Computational biology and bioinformatics

Computational Biology and Bioinformatics is the application and development of computational methods to solve important problems in biology and biotechnology. At USJ, we develop novel machine learning models to learn the hidden patterns from biological data (DNA and proteins) and correlate them with the observed physiochemical properties and biological activities of these molecules. These models help us predict and design molecules with improved functions for drug development. In addition, our research involves modelling and simulating three-dimensional structures of proteins, ligands, membranes, and their assembly to gain insights into their interactions and functions. 

Computer-Aided Drug Discovery

Principal Investigator: Shirley W. I. Siu

Our research projects cover the early stages of drug discovery, from target identification to hit discovery and drug property evaluation. We have worked on both small molecules and short peptides as drug candidates, and have developed computational tools for novel drug discovery.

Antimicrobial Peptides

Antimicrobial peptides (AMPs) are a valuable source of antimicrobial agents and a potential solution to the problem of multidrug resistance. In particular, short-length AMPs have been shown to have enhanced antimicrobial activity, higher stability, and lower toxicity to human cells. To support the discovery and development of effective AMPs, we are developing machine learning and deep learning methods to recognize amino acid patterns of AMPs using publicly available data. Although relatively good classification can be achieved, it is still challenging to accurately predict the antibacterial assay value of peptides. The following figure summarizes the machine learning and deep learning approaches to predict AMPs.
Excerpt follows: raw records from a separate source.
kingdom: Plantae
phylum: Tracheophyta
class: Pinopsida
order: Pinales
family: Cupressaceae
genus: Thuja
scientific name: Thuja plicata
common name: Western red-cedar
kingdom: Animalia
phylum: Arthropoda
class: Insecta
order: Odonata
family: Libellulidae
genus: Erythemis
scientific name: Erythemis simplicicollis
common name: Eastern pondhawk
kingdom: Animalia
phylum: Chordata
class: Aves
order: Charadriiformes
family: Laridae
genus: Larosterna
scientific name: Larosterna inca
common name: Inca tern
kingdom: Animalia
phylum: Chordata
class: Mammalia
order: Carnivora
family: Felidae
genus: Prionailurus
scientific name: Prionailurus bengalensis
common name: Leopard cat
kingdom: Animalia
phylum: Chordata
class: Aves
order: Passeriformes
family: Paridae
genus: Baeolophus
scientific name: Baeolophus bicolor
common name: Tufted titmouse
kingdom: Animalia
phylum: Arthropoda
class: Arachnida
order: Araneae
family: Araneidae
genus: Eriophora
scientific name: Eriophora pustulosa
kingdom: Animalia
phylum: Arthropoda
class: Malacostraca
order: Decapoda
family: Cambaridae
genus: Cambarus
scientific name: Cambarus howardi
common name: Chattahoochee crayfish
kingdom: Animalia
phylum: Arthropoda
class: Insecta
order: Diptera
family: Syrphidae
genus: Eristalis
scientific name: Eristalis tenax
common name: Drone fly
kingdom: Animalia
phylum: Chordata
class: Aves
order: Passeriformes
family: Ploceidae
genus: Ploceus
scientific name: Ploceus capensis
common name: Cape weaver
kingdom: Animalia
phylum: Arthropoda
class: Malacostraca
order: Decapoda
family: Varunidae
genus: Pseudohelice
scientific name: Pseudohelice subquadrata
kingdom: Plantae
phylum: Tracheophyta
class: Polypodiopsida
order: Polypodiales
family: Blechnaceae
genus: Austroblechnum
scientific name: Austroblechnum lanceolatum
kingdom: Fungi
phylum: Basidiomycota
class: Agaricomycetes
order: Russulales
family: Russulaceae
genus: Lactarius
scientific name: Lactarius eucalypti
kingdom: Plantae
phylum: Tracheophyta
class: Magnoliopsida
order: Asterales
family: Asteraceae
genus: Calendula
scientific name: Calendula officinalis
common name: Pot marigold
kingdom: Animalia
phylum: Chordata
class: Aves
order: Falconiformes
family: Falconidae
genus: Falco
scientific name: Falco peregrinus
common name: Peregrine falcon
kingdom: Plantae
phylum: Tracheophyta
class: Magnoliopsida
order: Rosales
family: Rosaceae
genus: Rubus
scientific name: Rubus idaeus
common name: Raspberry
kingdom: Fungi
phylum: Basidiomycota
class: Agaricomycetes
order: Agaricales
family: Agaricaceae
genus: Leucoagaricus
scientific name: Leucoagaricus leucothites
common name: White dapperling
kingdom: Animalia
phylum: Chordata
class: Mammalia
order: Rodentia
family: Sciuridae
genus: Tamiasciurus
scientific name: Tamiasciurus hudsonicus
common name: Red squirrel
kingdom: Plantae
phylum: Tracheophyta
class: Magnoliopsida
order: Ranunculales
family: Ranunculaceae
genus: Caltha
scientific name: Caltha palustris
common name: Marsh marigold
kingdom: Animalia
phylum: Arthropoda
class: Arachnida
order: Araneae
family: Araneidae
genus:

For more information, see our review paper Recent Progress in the Discovery and Design of Antimicrobial Peptides using Traditional Machine Learning and Deep LearningAntibiotics 2022.

Anticancer Peptides

Cancer is the major public health problem and the leading cause of death worldwide. A recent systematic analysis of cancer burden and trends in about 200 countries and territories found that the number of new cancer cases reached a new high of 23.6 million in 2019, and the number of cancer-related deaths was almost 10 million, equivalent to one in six deaths. Compared to the figures of 2010, this represented an increase of 26.3%  in new cases and 20.9% in deaths. Traditional chemotherapeutic agents kill cancer cells by directly interfering their DNA, RNA or protein synthesis, resulting in cell death. However, because of their non-specificity, they are cytotoxic to both normal and neoplastic cells, and these treatments often cause severe side effects or even lead to life-threatening conditions. Anticancer peptides (ACPs) are a potential alternative to current anticancer drugs. They are a subset of antimicrobial peptides (AMPs), which are naturally produced by the host’s innate immune system in response to invasion by pathogenic microorganisms. Our goal is to develop a computational workflow to accelerate ACP discovery by integrating efficient machine learning and deep learning models for classification, regression (“xDeep-AcPEP: Deep Learning Method for Anticancer Peptide Activity Prediction Based on Convolutional Neural Network and Multitask Learning”, see J Chem Inf 2021), and toxicity predictions.